====== Data

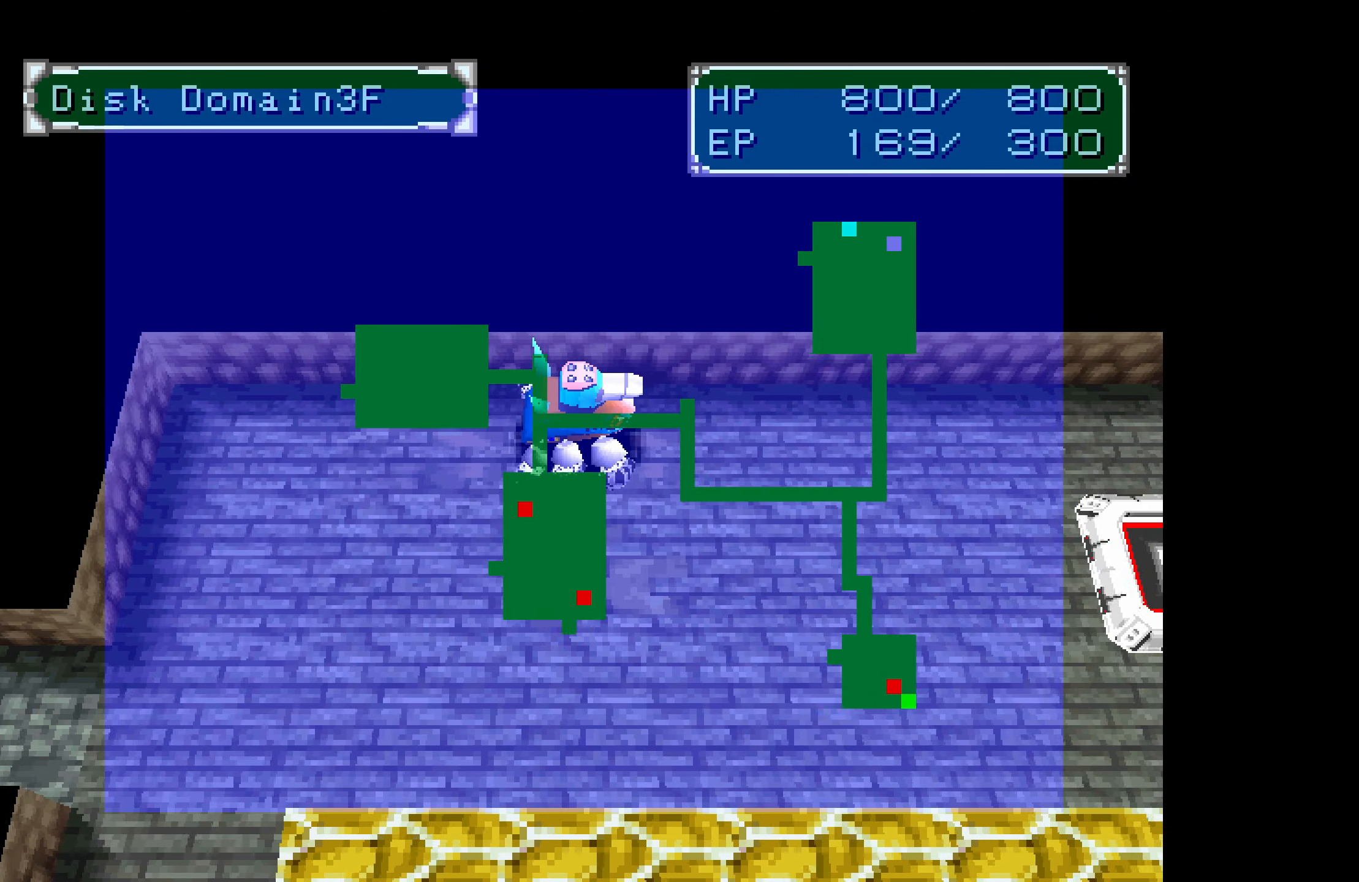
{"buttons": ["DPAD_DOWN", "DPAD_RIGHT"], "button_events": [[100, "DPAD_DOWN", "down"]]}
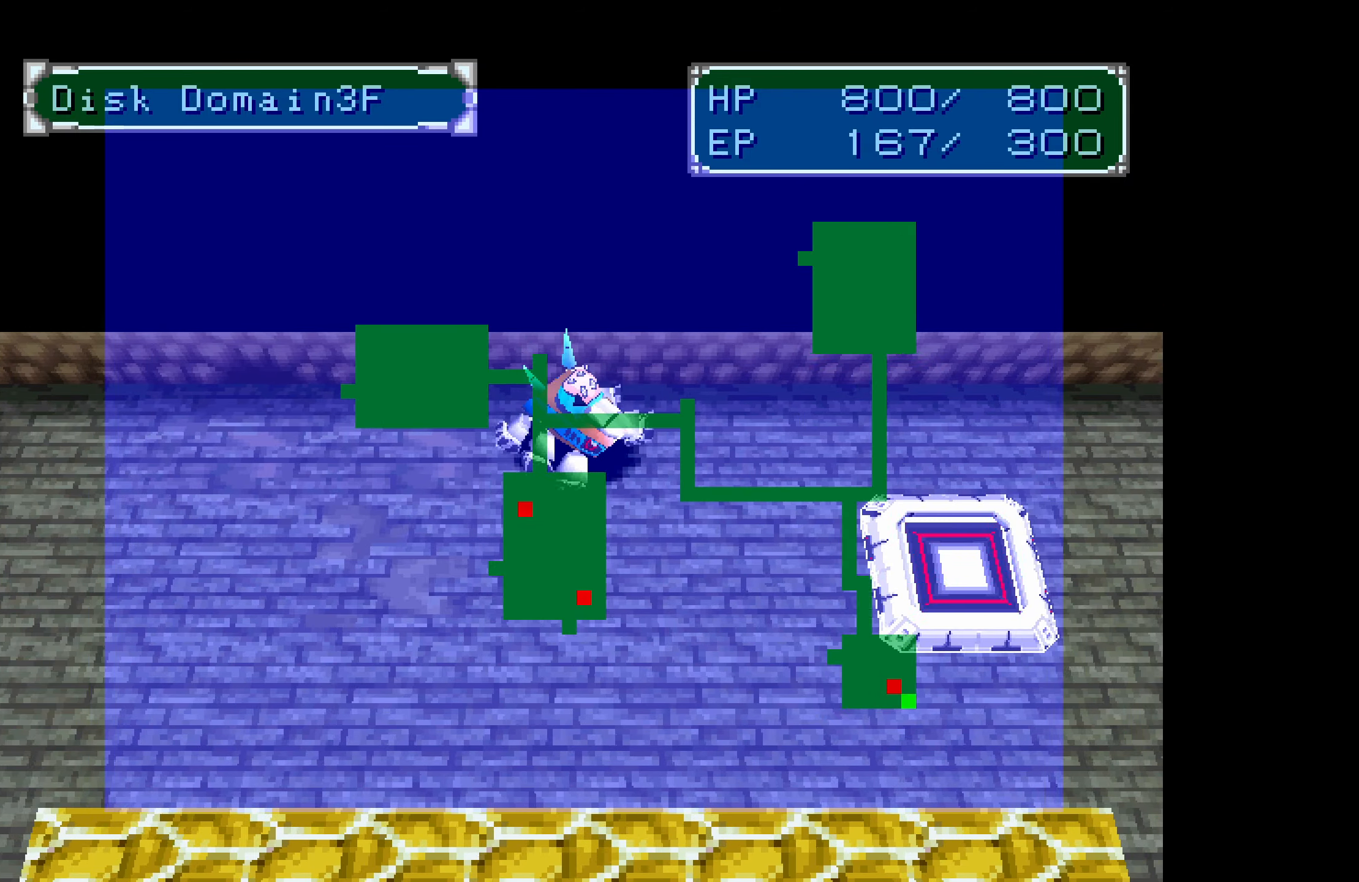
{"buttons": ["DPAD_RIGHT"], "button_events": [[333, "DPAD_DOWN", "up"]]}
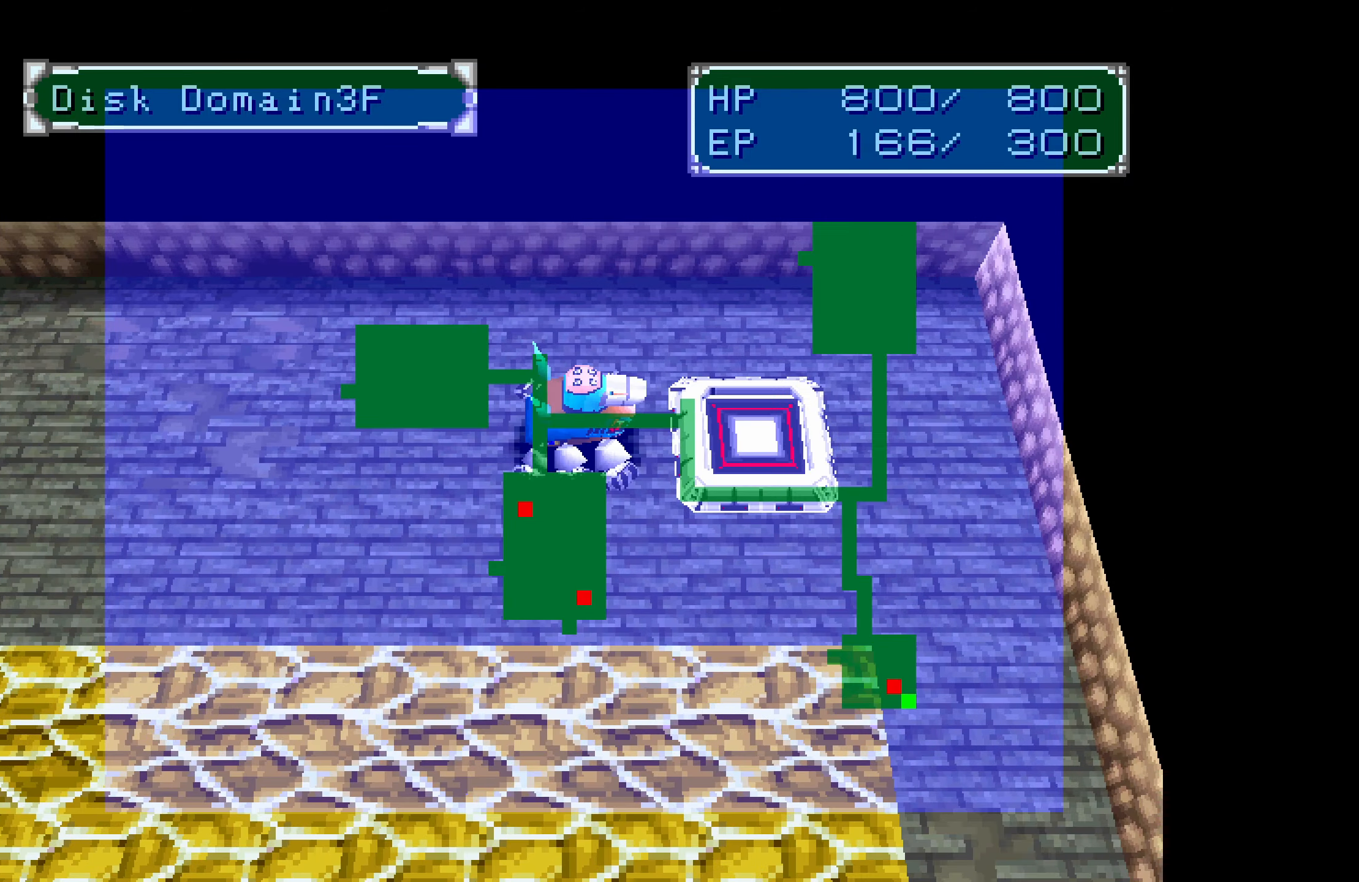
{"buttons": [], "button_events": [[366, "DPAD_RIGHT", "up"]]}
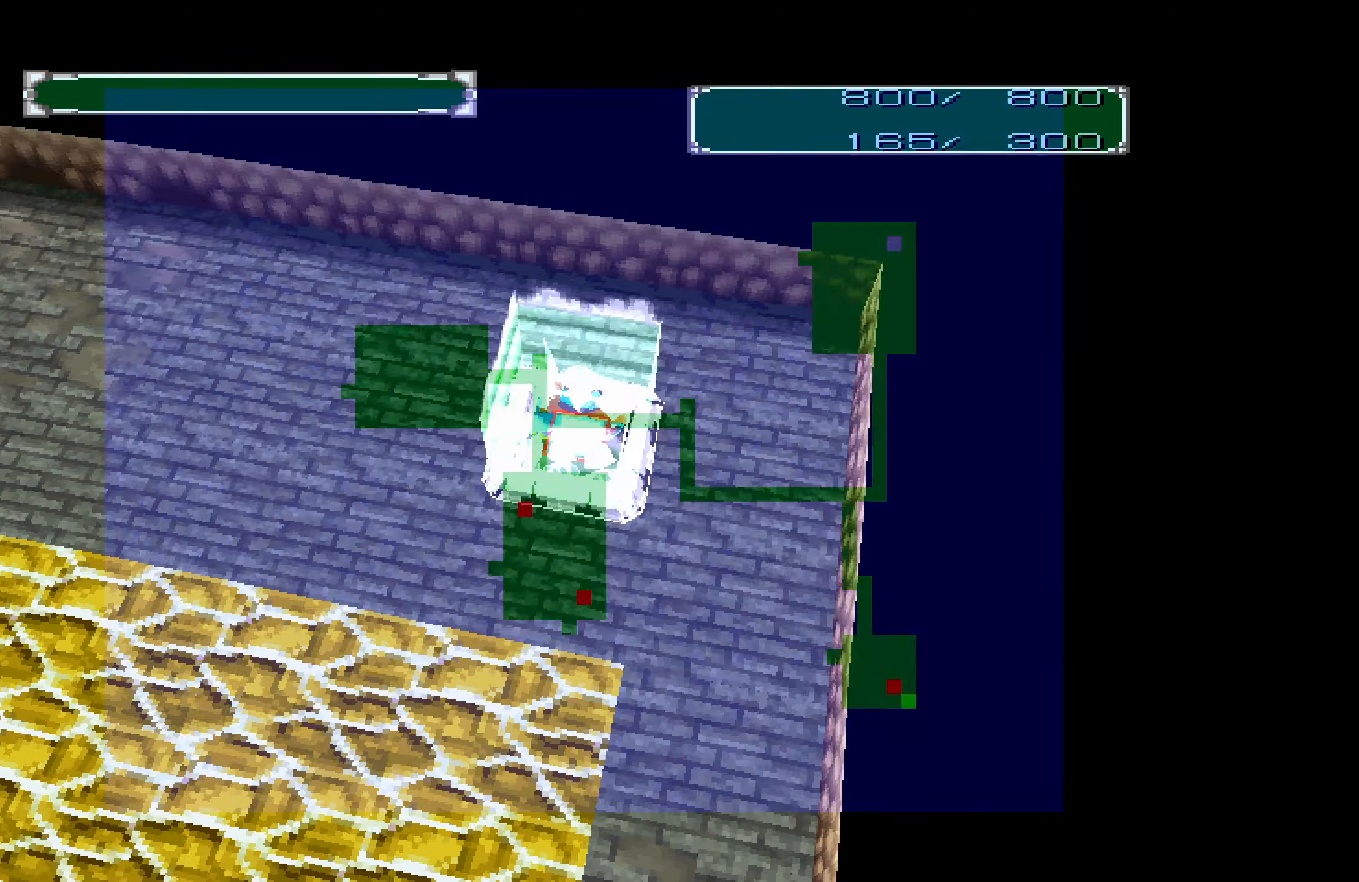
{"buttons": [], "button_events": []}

============

> About this exercise
For this exercise, write out the listing verbatim and leave every image out.

> Task response
{"buttons": ["DPAD_DOWN", "DPAD_RIGHT"], "button_events": [[100, "DPAD_DOWN", "down"]]}
{"buttons": ["DPAD_RIGHT"], "button_events": [[333, "DPAD_DOWN", "up"]]}
{"buttons": [], "button_events": [[366, "DPAD_RIGHT", "up"]]}
{"buttons": [], "button_events": []}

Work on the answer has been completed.